Problem requirements ->
Retype the passage on the Diocese of Klerksdorp from "The Roman Catholic" to "bishop was named.".

Text segment ->
--- begin ---
The Roman Catholic Diocese of Klerksdorp () is a diocese located in the city of Klerksdorp in the Ecclesiastical province of Johannesburg in South Africa.

The second bishop of Klerksdorp was His Lordship, the Right Reverend Bishop Zithulele Patrick Mvemve, former auxiliary bishop of Johannesburg (while serving there, he was the Titular Bishop of Luperciana). On Friday, April 26, 2013, Pope Francis accepted Bishop Mvemve's resignation as Bishop, under Canon 401.2 of the Latin rite 1983 Code of Canon Law. Pope Francis then appointed Johannesburg's archbishop, Buti Joseph Tlhagale, O.M.I., as Apostolic Administrator until the third bishop was named.
--- end ---
Raw data ->
--- begin ---
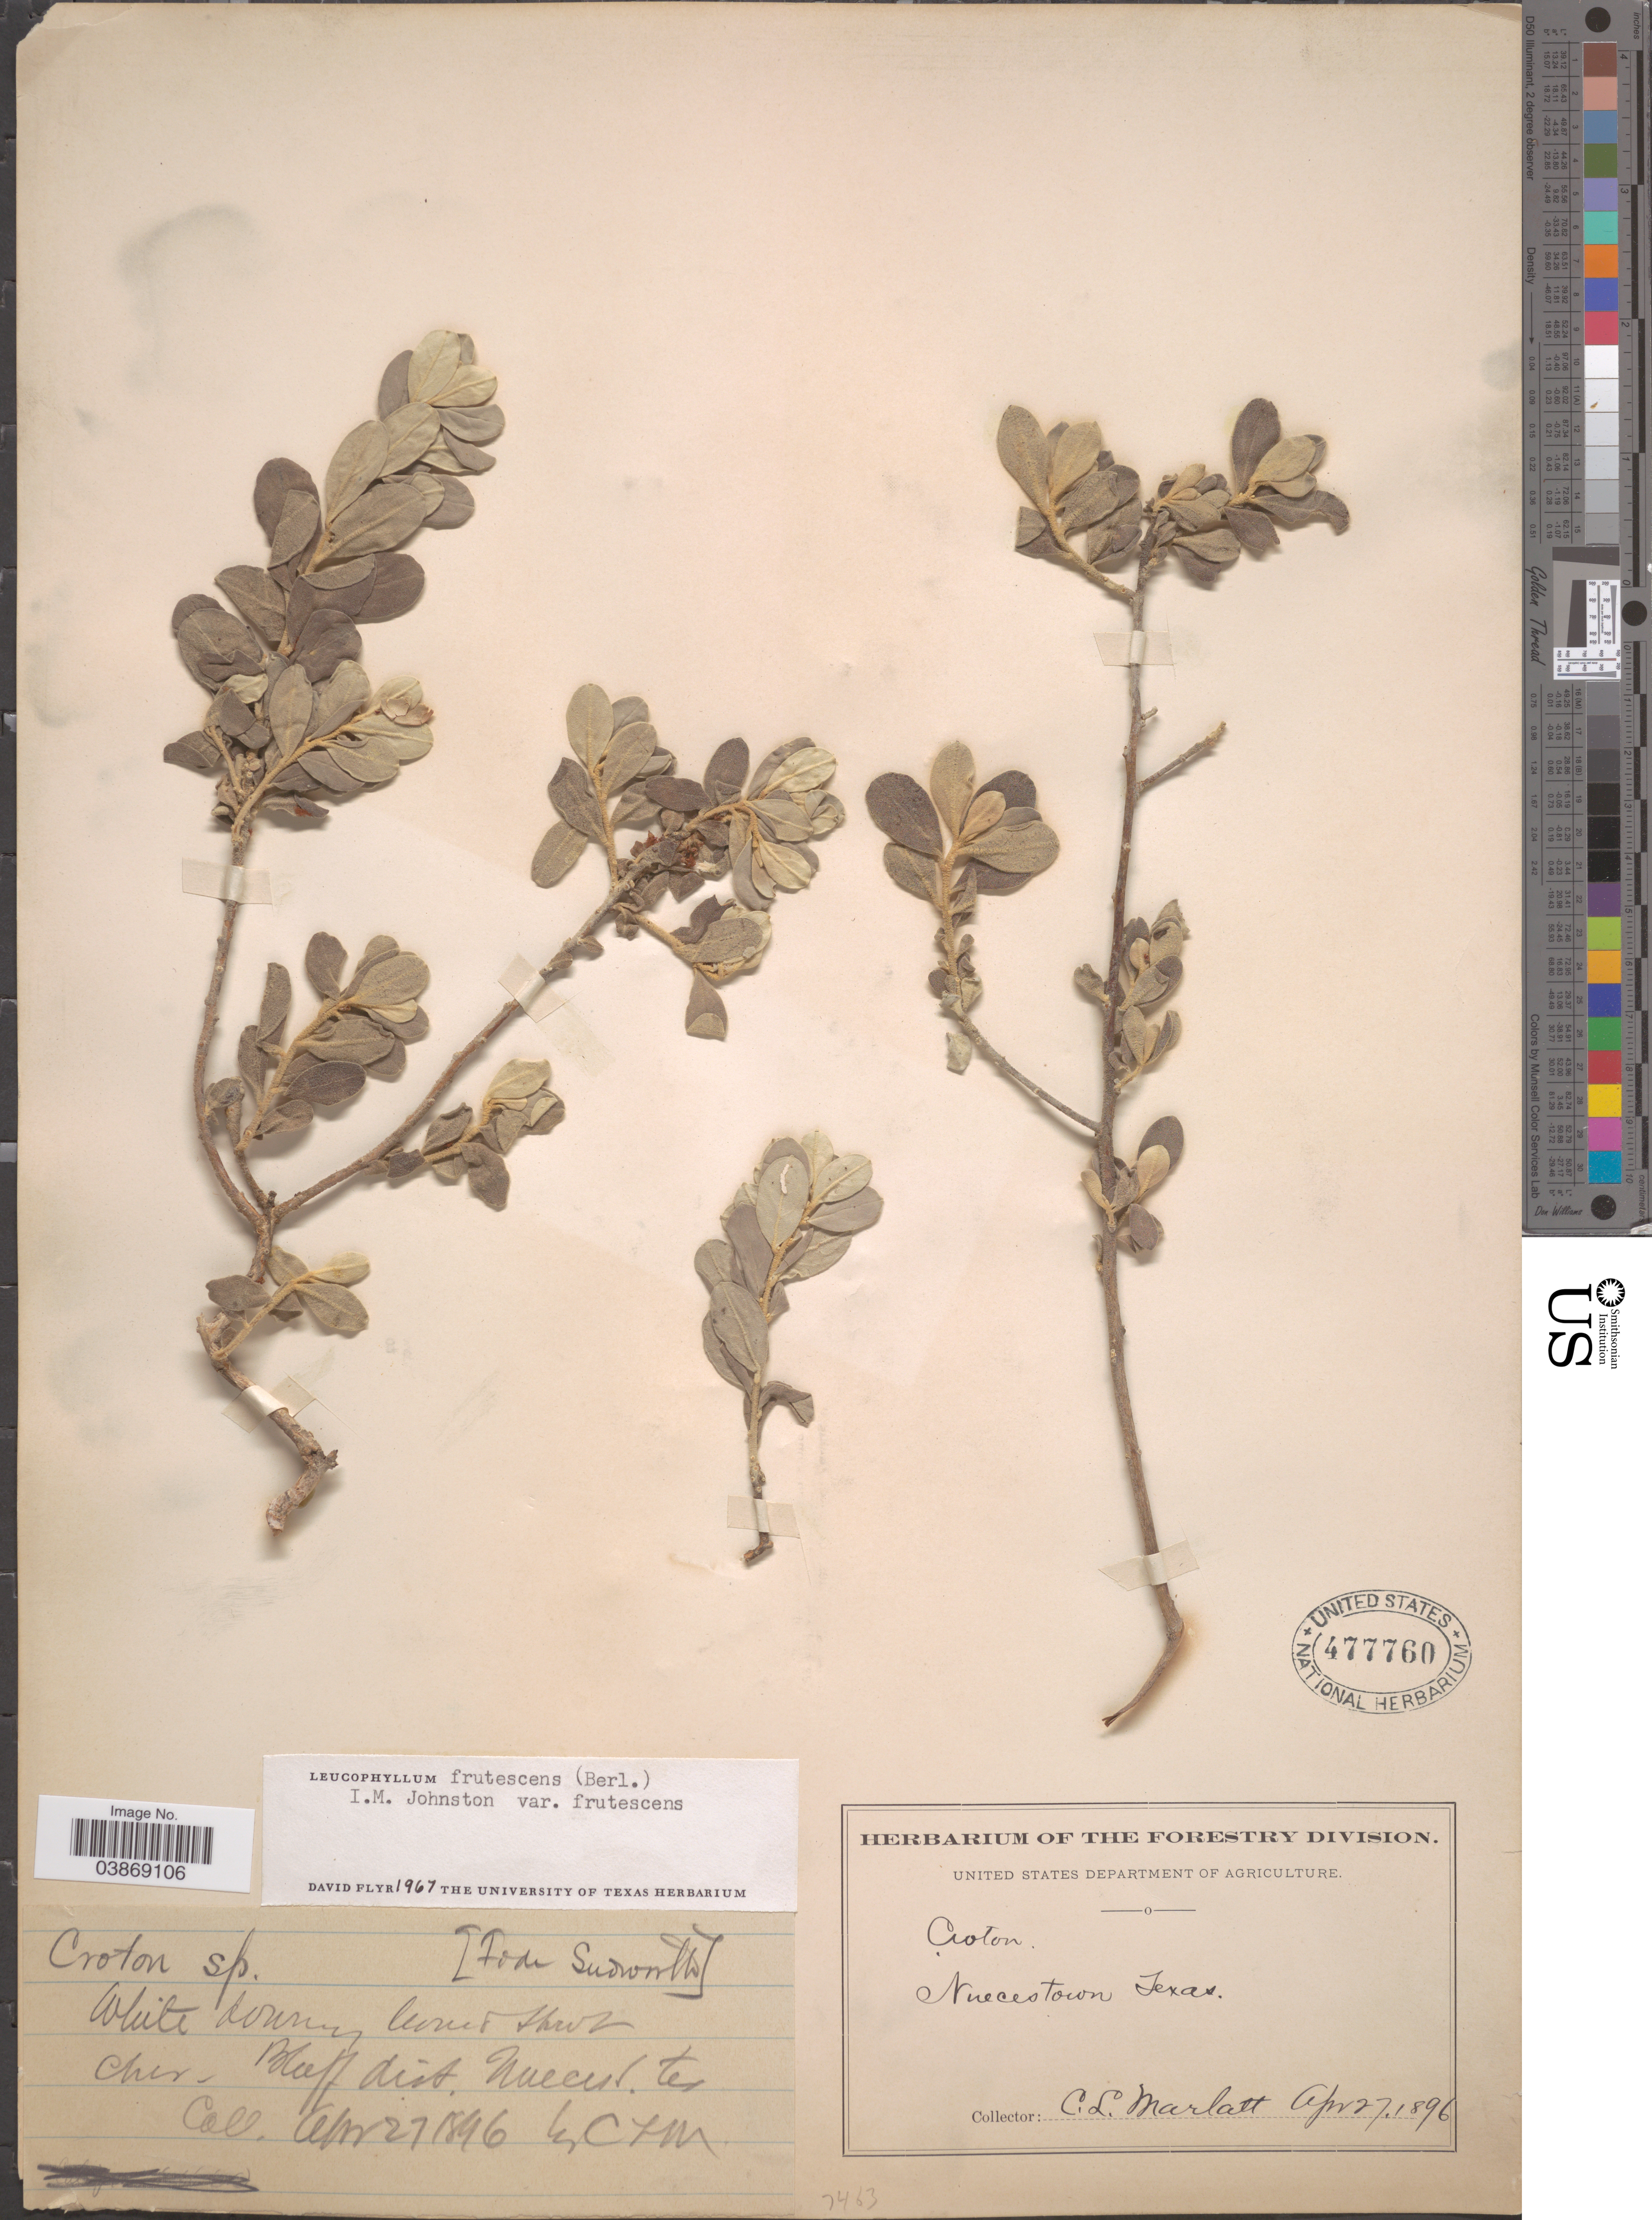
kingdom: Plantae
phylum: Tracheophyta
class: Magnoliopsida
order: Lamiales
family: Scrophulariaceae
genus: Leucophyllum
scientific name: Leucophyllum frutescens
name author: (Berland.) I.M. Johnst.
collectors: C. Marlatt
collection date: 1896-04-27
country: United States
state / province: Texas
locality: Bluff dist. Nuecestown.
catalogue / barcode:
--- end ---
In response ->
The Roman Catholic Diocese of Klerksdorp () is a diocese located in the city of Klerksdorp in the Ecclesiastical province of Johannesburg in South Africa.

The second bishop of Klerksdorp was His Lordship, the Right Reverend Bishop Zithulele Patrick Mvemve, former auxiliary bishop of Johannesburg (while serving there, he was the Titular Bishop of Luperciana). On Friday, April 26, 2013, Pope Francis accepted Bishop Mvemve's resignation as Bishop, under Canon 401.2 of the Latin rite 1983 Code of Canon Law. Pope Francis then appointed Johannesburg's archbishop, Buti Joseph Tlhagale, O.M.I., as Apostolic Administrator until the third bishop was named.